Roger Ehrenberg has a sensible call for, among other things, "common regulatory frameworks": regulators around the world should all be singing from the same songbook, he says, in order to minimize regulatory arbitrage as well as reduce the "immense friction [involved in] operating regulated businesses across markets due to different rules and standards".
As an adjunct to that, I’d urge greater regulatory cooperation. I don’t mean more meetings where central bankers get together in Basel every couple of months; there are too many of those already. I mean more frequent and less formal connections, where regulators share information with people who need it.
The example I have in mind is SocGen. The French central bank knew exactly what was going on, but it didn’t tell the French government, and it didn’t tell the Federal Reserve, and I don’t think it even told the European central bank.

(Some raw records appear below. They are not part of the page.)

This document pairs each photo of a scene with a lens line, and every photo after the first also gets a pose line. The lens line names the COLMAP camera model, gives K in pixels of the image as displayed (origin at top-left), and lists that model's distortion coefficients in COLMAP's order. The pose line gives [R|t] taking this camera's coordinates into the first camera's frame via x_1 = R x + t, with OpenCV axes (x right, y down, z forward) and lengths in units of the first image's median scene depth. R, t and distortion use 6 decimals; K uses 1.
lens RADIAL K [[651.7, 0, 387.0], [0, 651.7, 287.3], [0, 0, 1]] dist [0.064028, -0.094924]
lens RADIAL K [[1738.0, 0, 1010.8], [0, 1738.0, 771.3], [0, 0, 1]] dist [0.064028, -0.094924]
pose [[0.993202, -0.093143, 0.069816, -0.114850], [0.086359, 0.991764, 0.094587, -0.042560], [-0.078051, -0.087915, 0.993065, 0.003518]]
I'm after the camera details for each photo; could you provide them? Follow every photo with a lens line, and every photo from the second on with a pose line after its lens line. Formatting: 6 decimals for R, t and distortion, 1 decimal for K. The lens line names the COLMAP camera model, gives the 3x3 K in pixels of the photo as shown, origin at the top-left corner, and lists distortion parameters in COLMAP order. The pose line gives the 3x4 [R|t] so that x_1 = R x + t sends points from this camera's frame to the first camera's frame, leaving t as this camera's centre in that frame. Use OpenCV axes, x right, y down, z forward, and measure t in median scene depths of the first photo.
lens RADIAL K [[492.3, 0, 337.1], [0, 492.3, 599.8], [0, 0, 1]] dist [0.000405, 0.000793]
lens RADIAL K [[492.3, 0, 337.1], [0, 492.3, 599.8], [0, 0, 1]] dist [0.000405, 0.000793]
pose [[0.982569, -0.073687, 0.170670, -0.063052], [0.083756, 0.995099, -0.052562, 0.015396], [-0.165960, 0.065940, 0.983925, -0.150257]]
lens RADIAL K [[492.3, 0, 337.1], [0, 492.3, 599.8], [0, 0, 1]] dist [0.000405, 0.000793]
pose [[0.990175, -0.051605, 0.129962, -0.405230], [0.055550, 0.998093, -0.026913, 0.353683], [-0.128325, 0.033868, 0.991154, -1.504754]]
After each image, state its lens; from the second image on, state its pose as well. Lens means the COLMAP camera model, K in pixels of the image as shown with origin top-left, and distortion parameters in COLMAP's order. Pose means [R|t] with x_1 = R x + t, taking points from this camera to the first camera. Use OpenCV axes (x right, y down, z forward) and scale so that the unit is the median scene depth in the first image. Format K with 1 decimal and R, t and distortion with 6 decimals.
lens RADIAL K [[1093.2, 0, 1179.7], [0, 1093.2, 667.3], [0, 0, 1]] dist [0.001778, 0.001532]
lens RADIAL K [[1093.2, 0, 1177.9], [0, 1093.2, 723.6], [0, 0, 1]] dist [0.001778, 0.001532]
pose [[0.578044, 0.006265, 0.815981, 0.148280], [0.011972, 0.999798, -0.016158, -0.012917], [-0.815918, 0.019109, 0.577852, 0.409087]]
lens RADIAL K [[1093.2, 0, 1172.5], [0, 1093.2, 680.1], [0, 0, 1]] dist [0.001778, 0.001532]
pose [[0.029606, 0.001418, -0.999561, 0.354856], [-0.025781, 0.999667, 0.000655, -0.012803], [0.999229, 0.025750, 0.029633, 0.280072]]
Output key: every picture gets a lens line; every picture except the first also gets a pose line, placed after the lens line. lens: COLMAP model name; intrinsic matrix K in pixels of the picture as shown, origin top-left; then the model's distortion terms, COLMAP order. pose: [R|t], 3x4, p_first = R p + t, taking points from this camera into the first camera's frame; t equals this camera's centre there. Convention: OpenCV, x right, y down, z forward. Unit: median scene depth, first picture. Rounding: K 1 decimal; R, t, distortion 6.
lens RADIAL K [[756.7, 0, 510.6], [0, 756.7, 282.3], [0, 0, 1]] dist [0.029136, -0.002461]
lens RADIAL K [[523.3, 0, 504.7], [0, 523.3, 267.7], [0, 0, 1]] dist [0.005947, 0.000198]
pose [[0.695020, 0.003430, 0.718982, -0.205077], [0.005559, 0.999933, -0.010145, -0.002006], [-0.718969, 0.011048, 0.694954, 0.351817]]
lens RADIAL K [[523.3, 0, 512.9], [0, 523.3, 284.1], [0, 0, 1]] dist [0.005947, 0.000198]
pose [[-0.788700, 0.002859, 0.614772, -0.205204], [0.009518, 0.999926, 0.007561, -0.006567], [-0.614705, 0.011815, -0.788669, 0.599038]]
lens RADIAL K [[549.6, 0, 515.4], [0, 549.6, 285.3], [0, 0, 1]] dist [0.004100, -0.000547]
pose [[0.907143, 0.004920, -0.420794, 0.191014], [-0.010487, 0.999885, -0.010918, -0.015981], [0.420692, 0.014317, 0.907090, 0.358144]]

Now when a regulator is in possession of incredibly valuable market-moving information (like "SocGen has to unwind €50 billion in long equity-forward positions, sharpish"), then it makes a certain amount of sense to tell as few people as possible: a secret simply stops being a secret once it’s known by more than a handful of individuals. On the other hand, there must have been something that the French regulators could and should have said in order to at least let the Fed and others know that it was in the middle of putting out a fire, and that short-term market weirdnesses might result.
But of course it’s the French we’re talking about here. Share regulatory information? They’d probably rather eat steak-and-kidney pie.